What are the challenges for Lithuanian dance companies today?
The challenge is how to survive because most of the dance field functions in the market conditions. Of course most of them get grants for making new performances, but how to survive between projects? That’s a tricky issue. Except the State ballet, or the Kaunas dance theatre that is subsidised by the city, no company is subsidised by the State. Otherwise all the dance companies have to function as project-based. They apply, they get money or they don’t get. It’s like a lottery. There is no system of subsidies for administration costs. No orchestras here would imagine functioning like that. There are 13 state drama theatres in Lithuania, and no dance theatres. On a State level there are no venues for independent companies.
Do you receive financial supports from the government?
Maybe it’s ambitious to say, but the system of financing for culture in Lithuania has developed with the New Baltic dance festival. Actually the LDIC is one of the first independent organisation in the country. We are one of the active voices for changes in cultural policy, by talking publicly, by writing articles, by lobbying, by encouraging people to be active. When we started the festival there were no formal programmes of the Ministry of Culture to apply for support. The same is happening now in Ukraine where there are only State theatres. There is not any money for the independent field. At the beginning the Ministry of Culture said that they would give us the support after the festival. We did the festival without any money, we got it after.
How much do you receive from the state?
This year we received 115,000 euros from the State and almost 16,700 euros from the City of Vilnius.

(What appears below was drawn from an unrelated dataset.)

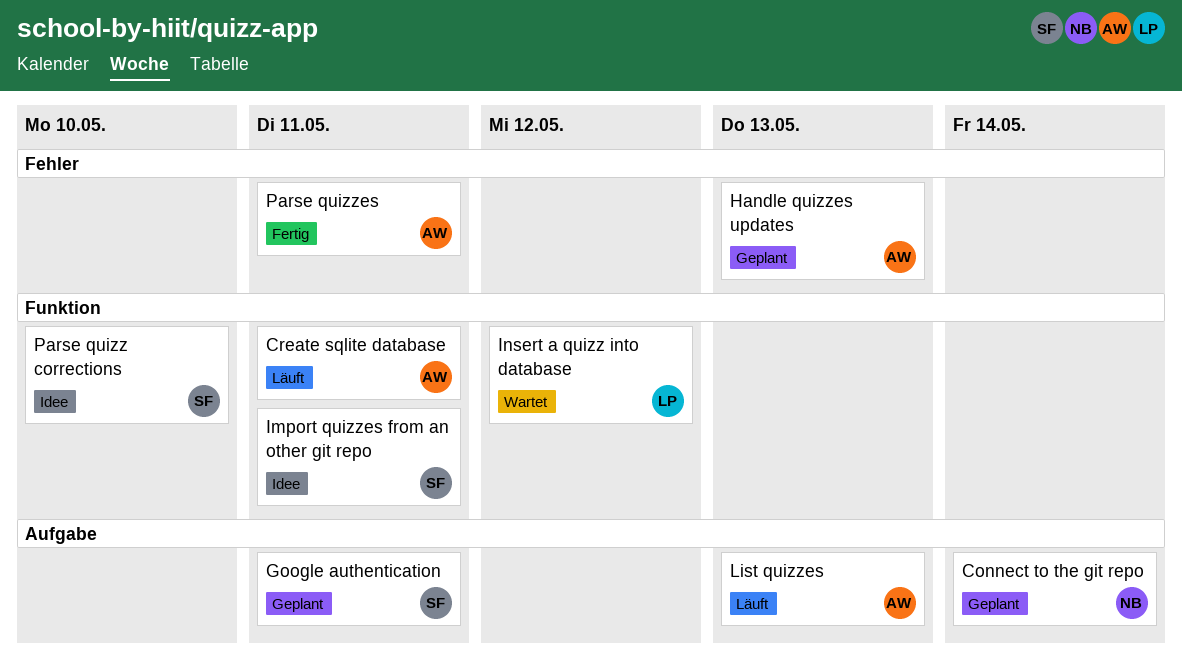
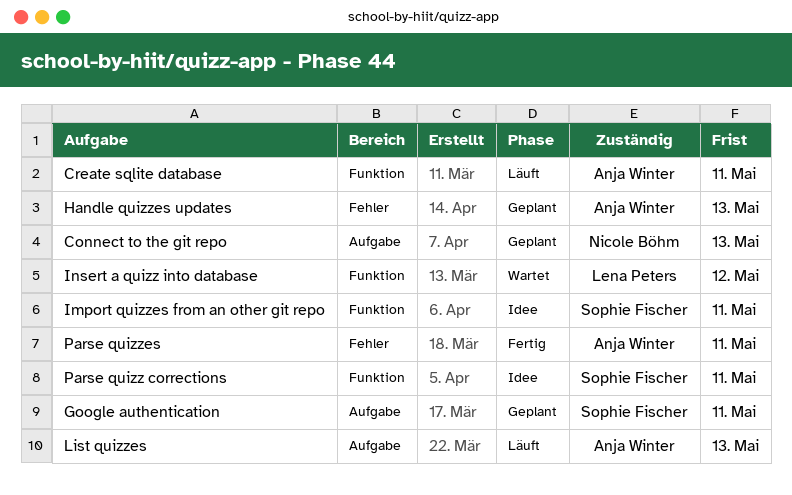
Connect to the git repo, due: May 14 -> May 13
Parse quizz corrections, due: May 10 -> May 11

Companies have grants in their countries too. The financing has gradually developed. Since 2006 there has been a list of major festivals in Lithuania which receive support. It is updated every three years. In 2014 all festivals got answers at the end of March. It was too late! You can’t contact all the companies four weeks before the festival to invite them. It’s not normal, but for festivals in spring it functions like that.
How could you explain this situation?
The Ministry of Culture thinks it’s not a problem. Some mistakes and wrong decisions have been made in the cultural policy. The state budget implies that all the money has to be spent until the end of December. Then a new period starts.